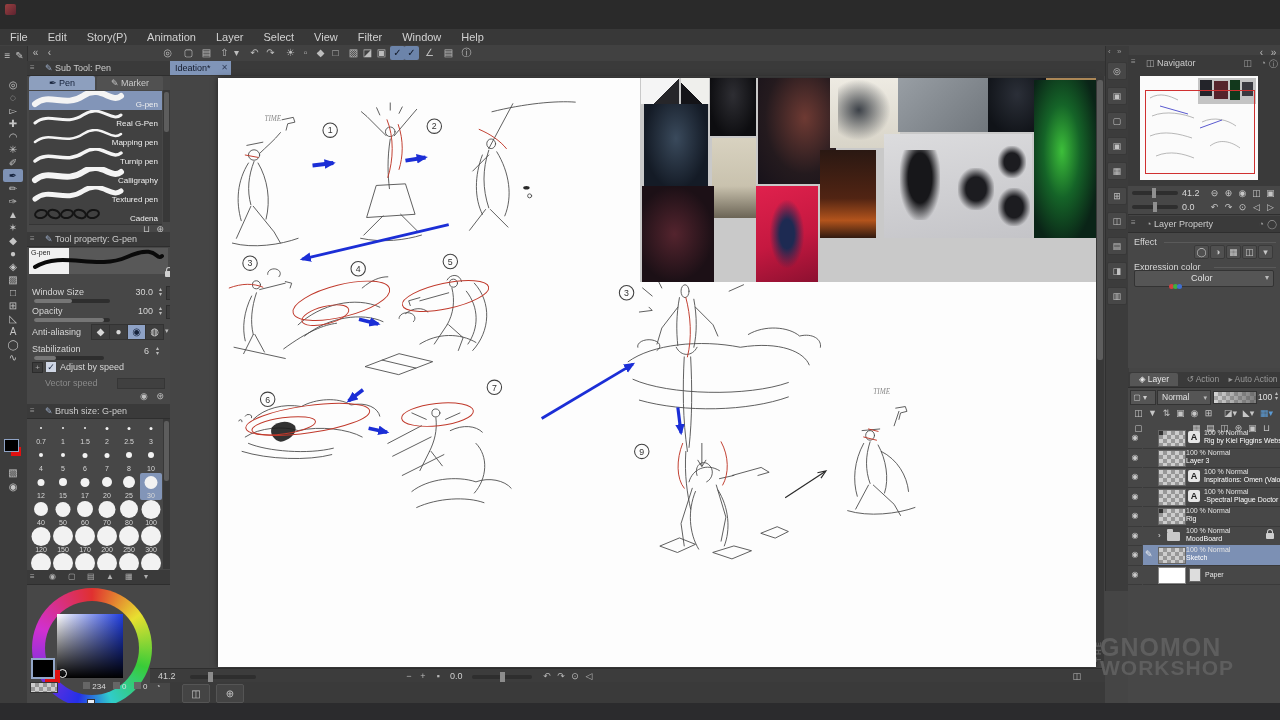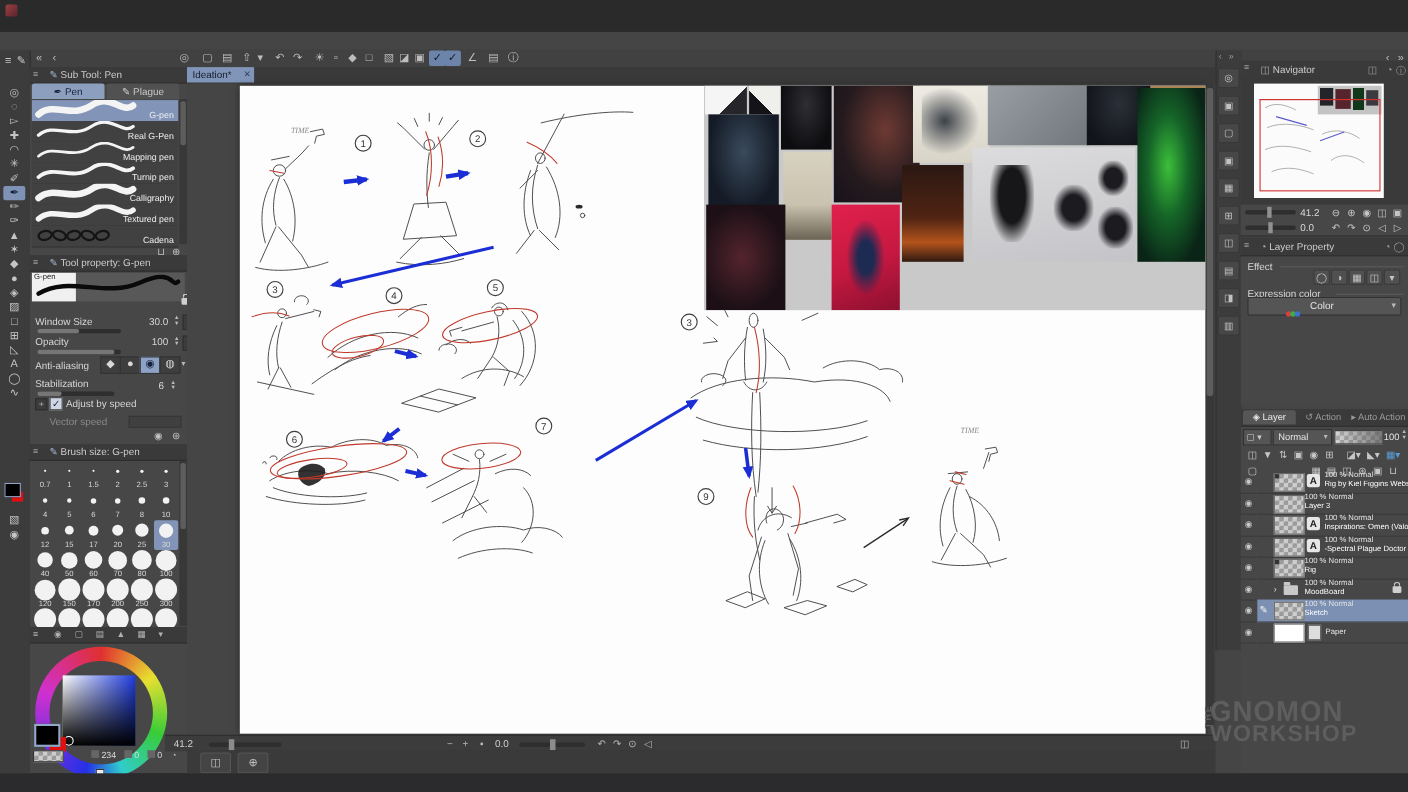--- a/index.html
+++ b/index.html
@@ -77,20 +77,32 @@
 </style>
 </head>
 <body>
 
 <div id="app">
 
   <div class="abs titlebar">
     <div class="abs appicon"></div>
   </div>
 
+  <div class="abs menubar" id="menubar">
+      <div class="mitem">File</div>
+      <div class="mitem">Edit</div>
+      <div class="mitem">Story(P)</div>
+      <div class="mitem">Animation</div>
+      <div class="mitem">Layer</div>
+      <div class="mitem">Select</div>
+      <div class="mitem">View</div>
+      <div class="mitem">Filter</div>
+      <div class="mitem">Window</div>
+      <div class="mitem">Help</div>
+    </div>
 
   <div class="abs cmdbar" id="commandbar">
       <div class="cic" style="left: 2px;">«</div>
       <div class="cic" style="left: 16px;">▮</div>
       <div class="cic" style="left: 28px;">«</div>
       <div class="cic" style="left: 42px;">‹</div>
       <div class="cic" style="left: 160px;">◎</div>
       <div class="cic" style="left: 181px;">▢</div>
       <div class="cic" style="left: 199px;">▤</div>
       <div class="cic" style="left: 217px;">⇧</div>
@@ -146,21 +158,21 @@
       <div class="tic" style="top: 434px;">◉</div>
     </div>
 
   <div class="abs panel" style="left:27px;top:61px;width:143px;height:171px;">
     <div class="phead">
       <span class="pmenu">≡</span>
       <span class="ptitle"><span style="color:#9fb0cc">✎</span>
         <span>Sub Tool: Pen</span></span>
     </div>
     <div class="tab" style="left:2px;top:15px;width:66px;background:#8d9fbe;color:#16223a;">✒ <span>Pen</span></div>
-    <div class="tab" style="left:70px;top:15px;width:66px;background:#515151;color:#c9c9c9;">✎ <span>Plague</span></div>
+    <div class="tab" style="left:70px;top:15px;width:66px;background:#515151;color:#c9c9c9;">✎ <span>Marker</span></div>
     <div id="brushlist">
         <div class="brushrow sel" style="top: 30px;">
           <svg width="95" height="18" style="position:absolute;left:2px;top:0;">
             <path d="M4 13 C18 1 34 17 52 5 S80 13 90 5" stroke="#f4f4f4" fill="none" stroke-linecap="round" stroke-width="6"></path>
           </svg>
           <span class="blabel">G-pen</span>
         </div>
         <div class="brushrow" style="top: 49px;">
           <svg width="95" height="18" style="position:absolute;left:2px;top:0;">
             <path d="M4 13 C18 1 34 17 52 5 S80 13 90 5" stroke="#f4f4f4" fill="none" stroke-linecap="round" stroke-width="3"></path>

★ ★ ★ ★ ★ ★ ★

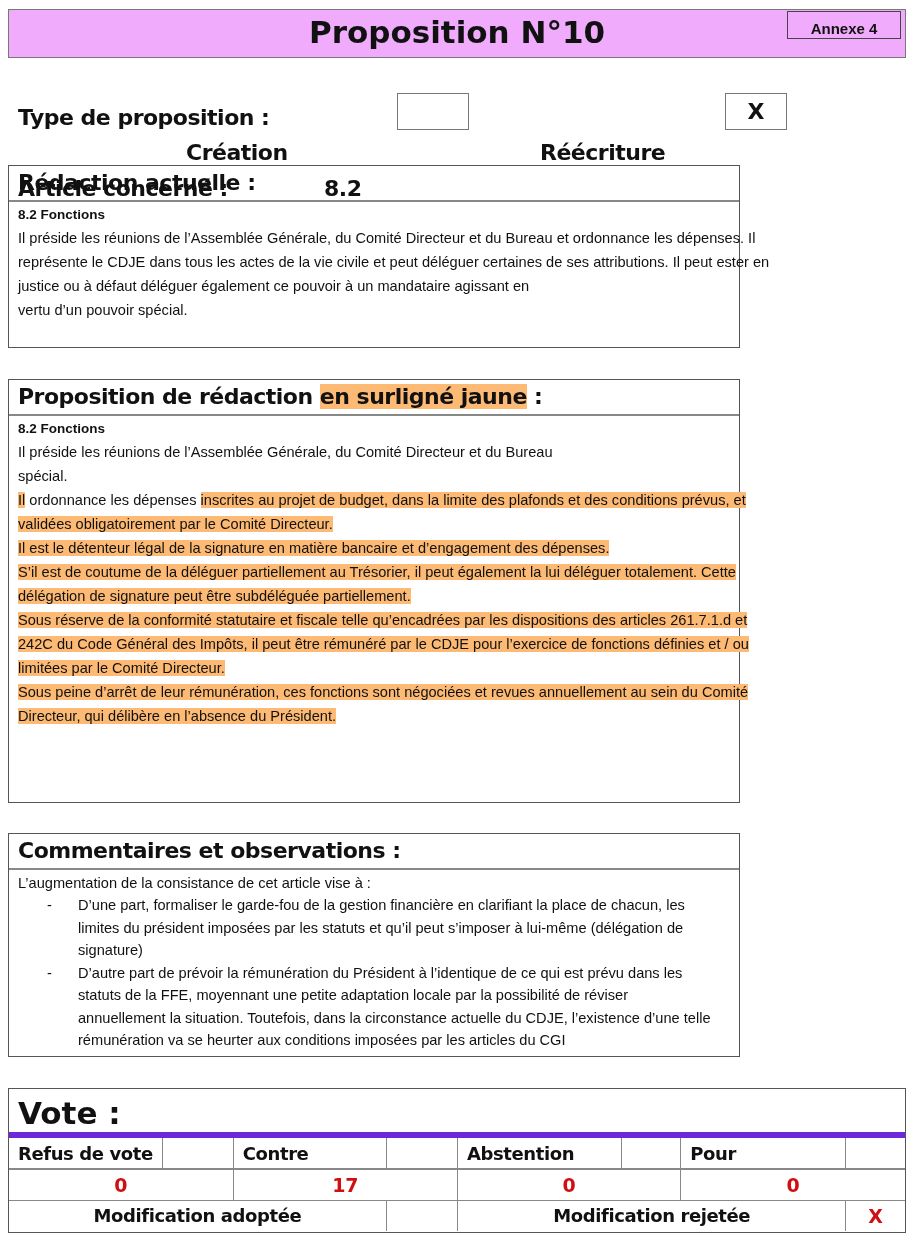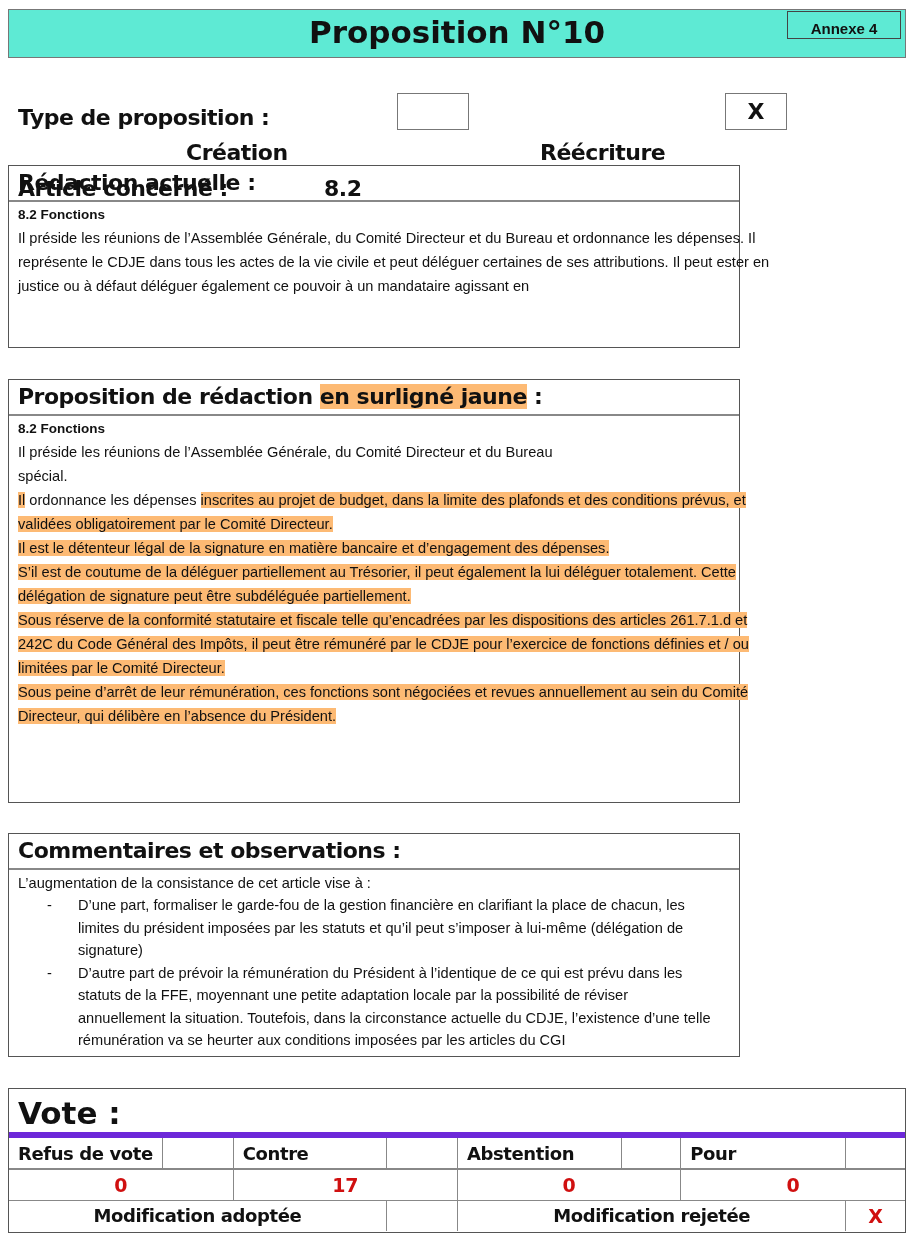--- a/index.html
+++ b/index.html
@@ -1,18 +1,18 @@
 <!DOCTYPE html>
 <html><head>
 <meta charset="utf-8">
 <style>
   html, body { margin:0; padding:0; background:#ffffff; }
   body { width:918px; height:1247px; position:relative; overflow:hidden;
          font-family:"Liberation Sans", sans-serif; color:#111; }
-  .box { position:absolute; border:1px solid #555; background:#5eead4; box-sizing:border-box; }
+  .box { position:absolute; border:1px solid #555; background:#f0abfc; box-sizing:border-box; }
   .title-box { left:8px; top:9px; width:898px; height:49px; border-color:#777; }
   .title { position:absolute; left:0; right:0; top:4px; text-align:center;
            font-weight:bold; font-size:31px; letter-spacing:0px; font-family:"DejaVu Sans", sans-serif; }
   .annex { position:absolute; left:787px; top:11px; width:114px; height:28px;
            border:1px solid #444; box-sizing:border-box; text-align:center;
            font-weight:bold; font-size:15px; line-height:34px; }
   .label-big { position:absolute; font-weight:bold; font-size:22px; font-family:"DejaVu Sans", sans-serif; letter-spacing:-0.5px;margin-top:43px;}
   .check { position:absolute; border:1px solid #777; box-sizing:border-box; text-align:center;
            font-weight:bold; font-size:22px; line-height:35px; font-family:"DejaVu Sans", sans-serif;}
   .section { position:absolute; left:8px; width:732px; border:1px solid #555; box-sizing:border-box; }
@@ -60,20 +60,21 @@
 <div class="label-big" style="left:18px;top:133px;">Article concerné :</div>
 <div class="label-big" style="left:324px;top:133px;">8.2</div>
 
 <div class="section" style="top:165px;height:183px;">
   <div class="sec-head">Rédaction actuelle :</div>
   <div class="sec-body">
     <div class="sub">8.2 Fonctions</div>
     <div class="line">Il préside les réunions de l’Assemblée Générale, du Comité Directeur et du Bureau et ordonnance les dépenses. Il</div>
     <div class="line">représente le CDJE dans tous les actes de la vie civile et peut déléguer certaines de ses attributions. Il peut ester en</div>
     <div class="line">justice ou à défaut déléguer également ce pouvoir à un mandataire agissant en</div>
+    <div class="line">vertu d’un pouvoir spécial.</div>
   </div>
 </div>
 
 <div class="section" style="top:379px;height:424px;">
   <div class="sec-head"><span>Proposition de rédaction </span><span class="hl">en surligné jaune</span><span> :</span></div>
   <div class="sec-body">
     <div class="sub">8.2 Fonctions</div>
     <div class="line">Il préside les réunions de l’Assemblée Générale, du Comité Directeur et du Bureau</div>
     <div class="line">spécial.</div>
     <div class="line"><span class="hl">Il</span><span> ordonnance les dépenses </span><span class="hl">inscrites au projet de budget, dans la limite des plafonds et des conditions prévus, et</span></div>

★ ★ ★ ★ ★ ★ ★

* _Prompt_
Looking at the records above, return exactly the lines from the line with "peut ester en</div>" to the line with "conditions prévus, et</span></div>", both ends included.

* _Answer to this task_
     <div class="line">représente le CDJE dans tous les actes de la vie civile et peut déléguer certaines de ses attributions. Il peut ester en</div>
     <div class="line">justice ou à défaut déléguer également ce pouvoir à un mandataire agissant en</div>
+    <div class="line">vertu d’un pouvoir spécial.</div>
   </div>
 </div>
 
 <div class="section" style="top:379px;height:424px;">
   <div class="sec-head"><span>Proposition de rédaction </span><span class="hl">en surligné jaune</span><span> :</span></div>
   <div class="sec-body">
     <div class="sub">8.2 Fonctions</div>
     <div class="line">Il préside les réunions de l’Assemblée Générale, du Comité Directeur et du Bureau</div>
     <div class="line">spécial.</div>
     <div class="line"><span class="hl">Il</span><span> ordonnance les dépenses </span><span class="hl">inscrites au projet de budget, dans la limite des plafonds et des conditions prévus, et</span></div>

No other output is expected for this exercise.